Para Beccari, a descoberta é importante para a história evolutiva do grupo porque existe uma ideia de que os rincocéfalos tinham uma morfologia pouco diversa, que nunca mudou. “É como se apenas os lagartos fossem ecologicamente diversos, o que não é verdade”, afirma. “Antes de os lagartos surgirem, eram os rincocéfalos que dominavam vários estilos de vida, como marinho, terrestre e arborícola.”
“Era um grupo muito variado, que vivia em todos os continentes”, corrobora Hsiou. Os rincocéfalos entraram em declínio e quase total extinção no fim do Cretáceo, há aproximadamente 66 milhões de anos, restando hoje apenas o tuatara. Os paleontólogos ainda estudam o porquê de eles terem chegado tão perto de desaparecer, mas não o grupo dos lagartos, que era bem aparentado. “Algo que levamos bastante em consideração é que os rincocéfalos já dominavam vários hábitats, enquanto os lagartos eram menores, estavam começando a se dispersar e tinham tempo de reprodução distinto do que conhecemos no tuatara atual”, comenta Hsiou.
S. scandentis vivia em um arquipélago que, por sua natureza, abarcava um mosaico de hábitats com várias ilhas separadas por ambiente marinho e barreiras de corais. As ilhas eram dominadas por árvores não muito grandes e habitadas por uma fauna de pterossauros, aves e pequenos dinossauros.
O grupo também foi bem-sucedido na América do Sul. “No Brasil, descrevemos três espécies de rincocéfalos somente para o Triássico do Rio Grande do Sul: Lanceirosphenodon ferigoloi, Clevosaurus brasiliensis e Clevosaurus hadroprodon”, conta Hsiou, que participou das descrições (ver Pesquisa FAPESP n° 283).
Até 180 milhões de anos atrás, a América do Sul, a África, a Austrália, a Índia e a Antártida estavam unidas no supercontinente Gondwana.
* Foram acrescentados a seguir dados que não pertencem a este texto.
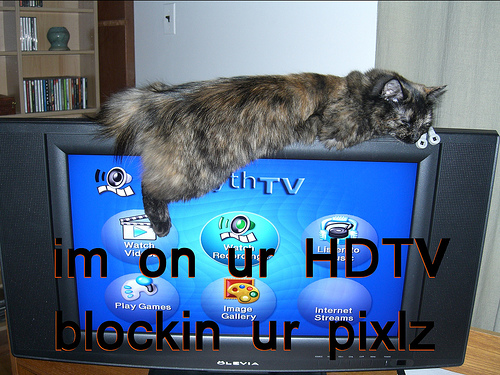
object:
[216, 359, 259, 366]
brand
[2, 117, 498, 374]
television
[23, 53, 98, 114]
shelf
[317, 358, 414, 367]
control panel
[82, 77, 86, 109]
cd covers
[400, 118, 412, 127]
eye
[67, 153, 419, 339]
screen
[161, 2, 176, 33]
switch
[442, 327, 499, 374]
wood flooring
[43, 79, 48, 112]
dvds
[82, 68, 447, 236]
cat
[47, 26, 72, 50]
vase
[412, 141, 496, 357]
speaker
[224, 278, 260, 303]
icon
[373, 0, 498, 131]
curtain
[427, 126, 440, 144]
headphones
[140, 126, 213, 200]
leg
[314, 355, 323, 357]
buttons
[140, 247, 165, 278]
words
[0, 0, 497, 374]
photo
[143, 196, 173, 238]
cat foot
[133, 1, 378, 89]
wall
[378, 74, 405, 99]
ear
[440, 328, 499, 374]
floor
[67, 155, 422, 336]
digital display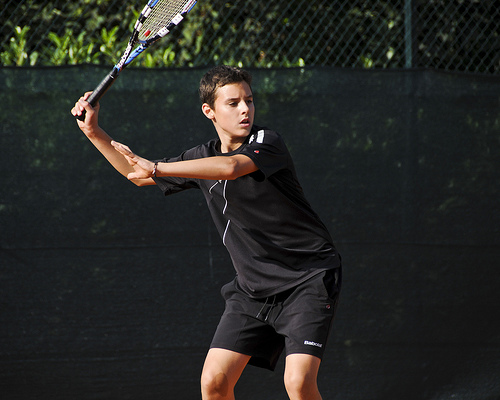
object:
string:
[253, 296, 277, 321]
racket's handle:
[71, 43, 153, 122]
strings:
[137, 0, 186, 31]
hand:
[70, 91, 100, 128]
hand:
[111, 140, 155, 181]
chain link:
[0, 0, 499, 79]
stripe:
[256, 129, 266, 144]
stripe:
[246, 133, 255, 144]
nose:
[239, 96, 250, 115]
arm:
[104, 139, 216, 187]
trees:
[0, 0, 499, 72]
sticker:
[143, 29, 150, 37]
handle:
[75, 68, 118, 121]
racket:
[75, 0, 192, 123]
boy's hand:
[70, 91, 101, 129]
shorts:
[208, 264, 346, 372]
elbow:
[224, 156, 241, 179]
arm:
[158, 131, 276, 188]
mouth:
[239, 117, 251, 128]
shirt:
[145, 124, 340, 298]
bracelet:
[153, 160, 159, 179]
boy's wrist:
[151, 162, 182, 178]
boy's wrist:
[85, 125, 109, 145]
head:
[199, 65, 255, 137]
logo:
[300, 337, 325, 350]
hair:
[199, 64, 252, 110]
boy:
[70, 63, 345, 399]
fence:
[4, 0, 499, 399]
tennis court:
[1, 1, 500, 399]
Nessa época, a Antártida tinha um clima temperado e subtropical e pode ter sido uma ponte continental que promoveu a dispersão do grupo para a Oceania. Depois da separação do Gondwana, a Nova Zelândia ficou isolada e pode ter servido como refúgio para as espécies do grupo que viviam ali, como o sobrevivente tuatara.
A reportagem acima foi publicada com o título “Um fóssil em duas metades” na edição impressa nº 355 de setembro de 2025.
Artigo científico
BECCARI, V. et al. An arboreal rhynchocephalian from the Late Jurassic of Germany, and the importance of the appendicular skeleton for ecomorphology in lepidosaurs. Zoological Journal of the Linnean Society. v. 204, n. 3. 2 jul. 2025.